Der Rat der Stadt Aachen soll am 22. Februar 2017 die Anpassung 2016 zum Rettungsdienstbedarfsplan 2014 – 2018 beschließen. In der Beschlussvorlage für die Sitzung werden mehrere Veränderungen vorgeschlagen. So sollen u.a. zwei weiteren RTW im Tagesdienst mit einer wöchentlichen Vorhaltung von 84 Stunden in Dienst gestellt werden. Das im Dienst befindliche Mehrzweckfahrzeug soll außer Dienst genommen und durch einen vollwertigen RTW ersetzt werden, der mit einer wöchentlichen Vorhaltung von 168 Stunden zur Verfügung stehen soll. Für den Aachener Norden wird ein Spitzenbedarf-RTW in Dienst genommen, der im Bedarfsfall durch Brandschutzpersonal besetzt wird. Zur weiteren Spitzenbedarfsdeckung werden die Stundenkontingente der vertraglich vereinbarten Spitzenbedarfsrettungswagen angepasst.

Zudem soll eine Sonder-Einsatz-Gruppe Rettungsdienst etabliert werden. Dazu heißt es in der Beschlussvorlage, dass sich ergänzend zu dem Potenzial der Hilfsorganisationen Rettungsfachpersonal der Berufsfeuerwehr Aachen bereit erklärt habe, zusätzlich als dienstfreies Personal für bestimmte Aufgaben zur Verfügung zu stehen. Die SEG Rettung soll u.a. notwendige Sonderbedarfs-Fahrzeuge für die Spitzenabdeckung im Rettungsdienst sowie für die rettungsdienstliche Sicherstellung im Rahmen von Groß- und Sonderveranstaltungen und zusätzliche notwendiger Rettungsmittel im Bereich Interhospital-Transfer besetzen.

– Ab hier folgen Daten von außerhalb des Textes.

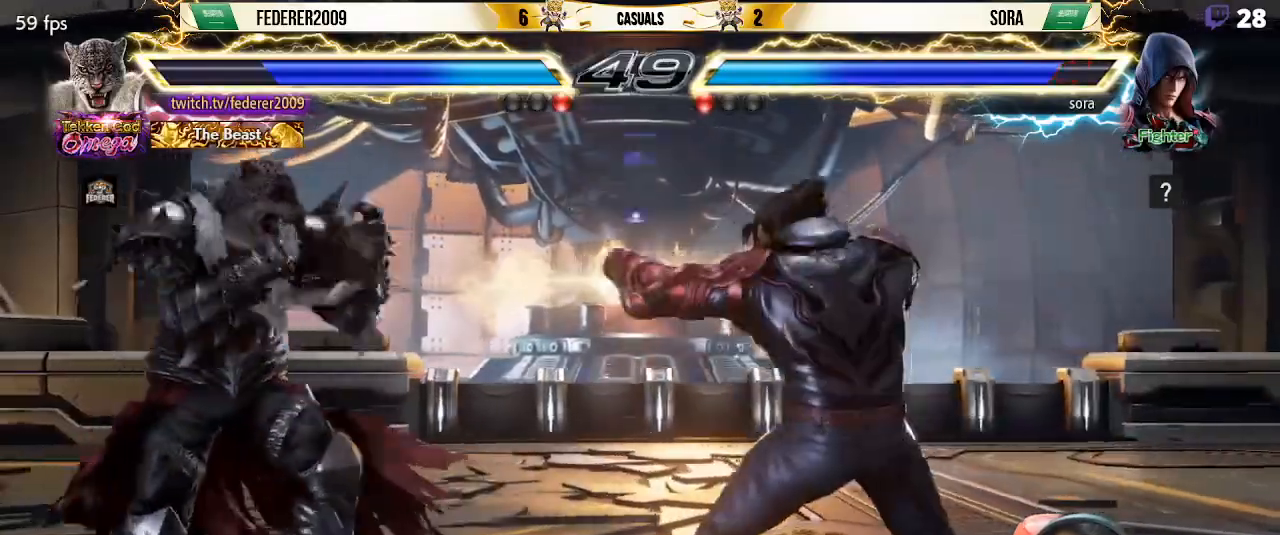
{"buttons": ["DPAD_LEFT"], "left_stick": "center", "events": [[33, "DPAD_DOWN", "down"], [67, "SQUARE", "up"], [100, "DPAD_RIGHT", "down"], [133, "SQUARE", "down"], [233, "DPAD_LEFT", "down"], [233, "DPAD_RIGHT", "up"], [267, "DPAD_DOWN", "up"], [267, "SQUARE", "up"]]}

In Aachen verfügen seit dem 1. März 2015 alle Fahrzeuge über eine telemedizinische Ausstattung für den Telenotarzt. Schon nach kurzer Zeit seien dadurch die NEF-Einsatzzahlen gesunken und der Anteil der RTW-Einsätze mit Notarztbeteiligung habe sich von vormals 36% auf nun etwa 23% reduziert. Diese Quote entspricht rund der Hälfte der bundesdurchschnittlichen Notarztquote von 44%, die von der Bundesanstalt für Straßenwesen im Jahr 2015 vorgelegt wurde. Die Vorhaltung von zwei festbesetzten 24-Stunden-NEF und einem Telenotarzt habe sich inzwischen als vollständig bedarfsgerecht für den Primäreinsatzbereich und die Notfallverlegungen erwiesen. Lediglich im Sekundärtransportbereich bestünden Kapazitätsengpässe: Der Anteil der notärztlich begleiteten Verlegungen stieg im Vergleich zum Referenzjahr um 273% an, wobei ein Drittel dieser Verlegungen bereits durch den Telenotarzt bedient werden kann. Daher soll zukünftig ein Verlegenotarzt mit wöchentlich 42 Stunden vorgehalten werden.